■ TASK TO COMPLETE:
Replace "Bürste" with "Kamm" throughout the part of the data that runs from its start through the line containing "de fleurs originaux". Give that part back with nothing else changed.

★ ★ ★ ★

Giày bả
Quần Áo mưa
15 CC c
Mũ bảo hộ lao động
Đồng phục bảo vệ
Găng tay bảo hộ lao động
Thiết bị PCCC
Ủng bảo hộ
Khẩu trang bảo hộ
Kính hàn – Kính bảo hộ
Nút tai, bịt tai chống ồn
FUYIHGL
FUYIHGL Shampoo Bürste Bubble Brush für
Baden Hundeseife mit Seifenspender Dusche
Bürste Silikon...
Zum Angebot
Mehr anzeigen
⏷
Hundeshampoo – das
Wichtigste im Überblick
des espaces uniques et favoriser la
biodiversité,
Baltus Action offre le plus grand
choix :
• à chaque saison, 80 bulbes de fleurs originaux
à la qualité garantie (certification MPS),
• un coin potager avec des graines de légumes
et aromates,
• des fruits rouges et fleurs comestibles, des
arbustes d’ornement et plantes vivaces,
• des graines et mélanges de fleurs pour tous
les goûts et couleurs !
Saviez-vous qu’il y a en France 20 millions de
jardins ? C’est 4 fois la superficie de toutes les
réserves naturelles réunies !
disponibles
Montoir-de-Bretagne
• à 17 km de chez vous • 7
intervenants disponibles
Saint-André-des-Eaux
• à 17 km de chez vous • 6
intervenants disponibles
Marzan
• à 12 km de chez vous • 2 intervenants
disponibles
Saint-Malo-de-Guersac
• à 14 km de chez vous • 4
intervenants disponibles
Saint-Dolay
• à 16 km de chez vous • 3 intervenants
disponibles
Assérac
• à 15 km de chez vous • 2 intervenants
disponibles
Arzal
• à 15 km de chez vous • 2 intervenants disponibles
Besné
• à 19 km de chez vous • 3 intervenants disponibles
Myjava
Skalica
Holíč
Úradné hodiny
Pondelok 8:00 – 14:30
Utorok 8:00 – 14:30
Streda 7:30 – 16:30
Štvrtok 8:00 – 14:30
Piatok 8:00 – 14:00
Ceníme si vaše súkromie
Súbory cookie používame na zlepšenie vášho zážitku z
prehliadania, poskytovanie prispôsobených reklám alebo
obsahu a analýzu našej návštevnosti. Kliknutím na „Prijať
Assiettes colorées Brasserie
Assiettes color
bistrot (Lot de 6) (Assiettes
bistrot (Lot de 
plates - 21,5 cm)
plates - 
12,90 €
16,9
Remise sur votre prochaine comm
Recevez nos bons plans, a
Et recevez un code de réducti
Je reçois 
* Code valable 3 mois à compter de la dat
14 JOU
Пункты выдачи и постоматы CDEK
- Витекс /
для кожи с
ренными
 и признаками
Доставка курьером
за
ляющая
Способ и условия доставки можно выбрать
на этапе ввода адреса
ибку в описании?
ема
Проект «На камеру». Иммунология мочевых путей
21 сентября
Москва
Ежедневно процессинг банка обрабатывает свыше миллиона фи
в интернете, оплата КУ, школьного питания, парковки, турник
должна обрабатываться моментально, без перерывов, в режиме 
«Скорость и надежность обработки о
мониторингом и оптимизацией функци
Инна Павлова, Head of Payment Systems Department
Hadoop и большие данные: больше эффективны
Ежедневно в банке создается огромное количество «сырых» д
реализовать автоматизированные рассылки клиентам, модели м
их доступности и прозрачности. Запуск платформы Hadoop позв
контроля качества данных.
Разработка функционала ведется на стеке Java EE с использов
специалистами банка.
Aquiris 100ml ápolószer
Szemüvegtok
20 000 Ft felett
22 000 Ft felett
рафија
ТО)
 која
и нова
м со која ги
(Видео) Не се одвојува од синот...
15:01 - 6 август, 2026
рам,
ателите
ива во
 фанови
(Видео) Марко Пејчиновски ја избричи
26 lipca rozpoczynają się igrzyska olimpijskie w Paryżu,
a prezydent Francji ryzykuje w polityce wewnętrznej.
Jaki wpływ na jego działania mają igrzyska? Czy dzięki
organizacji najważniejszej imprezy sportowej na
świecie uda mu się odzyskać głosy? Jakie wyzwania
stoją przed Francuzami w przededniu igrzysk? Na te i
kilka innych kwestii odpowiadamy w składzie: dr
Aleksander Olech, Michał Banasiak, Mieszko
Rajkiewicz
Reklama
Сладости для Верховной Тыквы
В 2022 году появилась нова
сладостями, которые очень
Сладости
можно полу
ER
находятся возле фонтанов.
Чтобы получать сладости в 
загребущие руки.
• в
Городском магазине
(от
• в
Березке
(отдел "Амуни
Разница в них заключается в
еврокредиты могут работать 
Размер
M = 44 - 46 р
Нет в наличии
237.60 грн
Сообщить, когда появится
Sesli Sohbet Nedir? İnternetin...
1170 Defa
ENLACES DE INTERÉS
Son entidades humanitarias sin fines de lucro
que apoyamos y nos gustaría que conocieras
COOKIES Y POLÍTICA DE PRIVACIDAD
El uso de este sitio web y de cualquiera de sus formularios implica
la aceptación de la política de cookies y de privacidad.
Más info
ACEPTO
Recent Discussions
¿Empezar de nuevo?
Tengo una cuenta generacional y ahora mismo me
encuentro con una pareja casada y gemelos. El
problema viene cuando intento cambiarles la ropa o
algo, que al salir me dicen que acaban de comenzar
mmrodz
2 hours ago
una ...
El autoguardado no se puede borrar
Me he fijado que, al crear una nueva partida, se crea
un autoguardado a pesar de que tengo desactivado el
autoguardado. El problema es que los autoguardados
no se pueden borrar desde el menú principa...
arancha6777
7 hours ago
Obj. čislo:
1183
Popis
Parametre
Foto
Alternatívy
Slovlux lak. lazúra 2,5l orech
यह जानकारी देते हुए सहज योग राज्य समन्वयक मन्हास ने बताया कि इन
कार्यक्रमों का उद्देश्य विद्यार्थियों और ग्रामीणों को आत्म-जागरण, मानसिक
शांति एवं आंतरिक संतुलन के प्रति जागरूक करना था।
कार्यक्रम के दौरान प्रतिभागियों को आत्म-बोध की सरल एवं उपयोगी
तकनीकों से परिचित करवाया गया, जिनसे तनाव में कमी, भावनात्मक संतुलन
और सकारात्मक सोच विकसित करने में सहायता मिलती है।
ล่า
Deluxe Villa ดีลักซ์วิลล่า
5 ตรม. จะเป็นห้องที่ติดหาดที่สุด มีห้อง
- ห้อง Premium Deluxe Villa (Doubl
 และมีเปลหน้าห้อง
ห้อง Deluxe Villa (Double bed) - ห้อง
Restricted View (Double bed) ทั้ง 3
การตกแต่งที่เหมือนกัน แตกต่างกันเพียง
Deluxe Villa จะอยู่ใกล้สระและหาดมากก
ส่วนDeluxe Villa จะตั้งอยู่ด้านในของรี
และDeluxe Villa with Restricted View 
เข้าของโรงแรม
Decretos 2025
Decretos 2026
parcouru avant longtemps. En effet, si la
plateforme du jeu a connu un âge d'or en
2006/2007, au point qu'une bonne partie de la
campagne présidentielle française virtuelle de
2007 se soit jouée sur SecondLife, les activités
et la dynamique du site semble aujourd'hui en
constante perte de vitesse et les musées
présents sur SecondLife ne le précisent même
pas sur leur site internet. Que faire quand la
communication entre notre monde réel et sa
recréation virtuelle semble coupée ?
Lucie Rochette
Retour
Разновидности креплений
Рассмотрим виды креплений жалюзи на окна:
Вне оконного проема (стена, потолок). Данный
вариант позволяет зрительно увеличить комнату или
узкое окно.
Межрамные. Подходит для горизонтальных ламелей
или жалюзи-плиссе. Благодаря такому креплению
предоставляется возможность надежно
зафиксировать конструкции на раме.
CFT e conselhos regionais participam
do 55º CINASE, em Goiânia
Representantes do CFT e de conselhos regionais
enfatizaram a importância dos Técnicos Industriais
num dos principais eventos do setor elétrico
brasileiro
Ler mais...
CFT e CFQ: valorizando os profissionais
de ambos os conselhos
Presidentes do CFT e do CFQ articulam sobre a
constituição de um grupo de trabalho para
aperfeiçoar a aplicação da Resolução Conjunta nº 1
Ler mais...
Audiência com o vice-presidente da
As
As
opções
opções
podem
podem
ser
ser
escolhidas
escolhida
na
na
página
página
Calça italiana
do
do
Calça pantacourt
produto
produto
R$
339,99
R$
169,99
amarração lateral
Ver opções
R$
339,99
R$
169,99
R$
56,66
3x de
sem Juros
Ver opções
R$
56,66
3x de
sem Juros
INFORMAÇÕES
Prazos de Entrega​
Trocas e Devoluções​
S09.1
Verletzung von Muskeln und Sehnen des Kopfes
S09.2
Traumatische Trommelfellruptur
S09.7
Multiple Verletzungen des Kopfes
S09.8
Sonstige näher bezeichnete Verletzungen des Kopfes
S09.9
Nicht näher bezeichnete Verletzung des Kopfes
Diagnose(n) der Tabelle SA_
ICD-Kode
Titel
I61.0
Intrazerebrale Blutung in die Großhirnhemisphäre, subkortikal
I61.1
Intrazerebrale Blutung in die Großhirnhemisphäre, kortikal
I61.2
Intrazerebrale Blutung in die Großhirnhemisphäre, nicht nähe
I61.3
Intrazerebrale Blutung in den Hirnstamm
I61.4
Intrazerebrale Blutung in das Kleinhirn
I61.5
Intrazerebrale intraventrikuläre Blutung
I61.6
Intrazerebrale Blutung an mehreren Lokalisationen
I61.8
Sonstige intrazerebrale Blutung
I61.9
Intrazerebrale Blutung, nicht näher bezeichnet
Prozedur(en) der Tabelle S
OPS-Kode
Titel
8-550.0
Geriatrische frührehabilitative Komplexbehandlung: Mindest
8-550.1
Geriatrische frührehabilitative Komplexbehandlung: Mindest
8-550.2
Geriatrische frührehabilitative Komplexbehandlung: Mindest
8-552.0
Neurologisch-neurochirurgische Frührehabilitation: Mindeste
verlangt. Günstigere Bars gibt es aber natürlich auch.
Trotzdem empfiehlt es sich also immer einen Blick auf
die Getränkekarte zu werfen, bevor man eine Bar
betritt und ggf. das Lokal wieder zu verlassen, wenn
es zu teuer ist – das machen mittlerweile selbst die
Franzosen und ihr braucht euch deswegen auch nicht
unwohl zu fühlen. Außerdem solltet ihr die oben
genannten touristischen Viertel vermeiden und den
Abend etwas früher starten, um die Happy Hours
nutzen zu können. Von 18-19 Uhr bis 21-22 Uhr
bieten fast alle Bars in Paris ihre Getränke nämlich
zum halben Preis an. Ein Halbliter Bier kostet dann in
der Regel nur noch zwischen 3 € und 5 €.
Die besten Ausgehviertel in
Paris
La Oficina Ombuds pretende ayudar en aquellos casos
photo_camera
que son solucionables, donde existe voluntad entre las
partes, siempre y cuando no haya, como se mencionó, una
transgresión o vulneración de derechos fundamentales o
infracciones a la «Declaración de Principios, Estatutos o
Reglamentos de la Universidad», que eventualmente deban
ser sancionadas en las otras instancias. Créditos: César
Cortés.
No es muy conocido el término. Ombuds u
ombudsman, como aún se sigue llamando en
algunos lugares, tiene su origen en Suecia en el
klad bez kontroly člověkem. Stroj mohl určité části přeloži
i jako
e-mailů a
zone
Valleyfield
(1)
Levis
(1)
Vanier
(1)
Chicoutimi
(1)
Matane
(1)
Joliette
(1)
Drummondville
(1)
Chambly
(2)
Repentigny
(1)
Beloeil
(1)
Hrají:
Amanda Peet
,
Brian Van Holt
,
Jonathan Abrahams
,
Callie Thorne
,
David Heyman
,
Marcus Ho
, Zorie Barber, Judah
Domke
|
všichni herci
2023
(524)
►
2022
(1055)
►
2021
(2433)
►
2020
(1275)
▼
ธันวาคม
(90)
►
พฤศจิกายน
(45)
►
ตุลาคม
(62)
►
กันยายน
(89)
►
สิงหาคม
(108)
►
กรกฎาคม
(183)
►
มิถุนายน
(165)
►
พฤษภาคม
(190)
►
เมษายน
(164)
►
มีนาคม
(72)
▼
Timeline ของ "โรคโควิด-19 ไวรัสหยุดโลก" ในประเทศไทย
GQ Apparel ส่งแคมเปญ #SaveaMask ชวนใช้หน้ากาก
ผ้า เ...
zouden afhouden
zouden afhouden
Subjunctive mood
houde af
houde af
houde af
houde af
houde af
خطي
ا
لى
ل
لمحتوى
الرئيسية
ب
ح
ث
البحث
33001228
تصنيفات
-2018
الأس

★ ★ ★ ★

■ YOUR RESPONSE:
Giày bả
Quần Áo mưa
15 CC c
Mũ bảo hộ lao động
Đồng phục bảo vệ
Găng tay bảo hộ lao động
Thiết bị PCCC
Ủng bảo hộ
Khẩu trang bảo hộ
Kính hàn – Kính bảo hộ
Nút tai, bịt tai chống ồn
FUYIHGL
FUYIHGL Shampoo Kamm Bubble Brush für
Baden Hundeseife mit Seifenspender Dusche
Kamm Silikon...
Zum Angebot
Mehr anzeigen
⏷
Hundeshampoo – das
Wichtigste im Überblick
des espaces uniques et favoriser la
biodiversité,
Baltus Action offre le plus grand
choix :
• à chaque saison, 80 bulbes de fleurs originaux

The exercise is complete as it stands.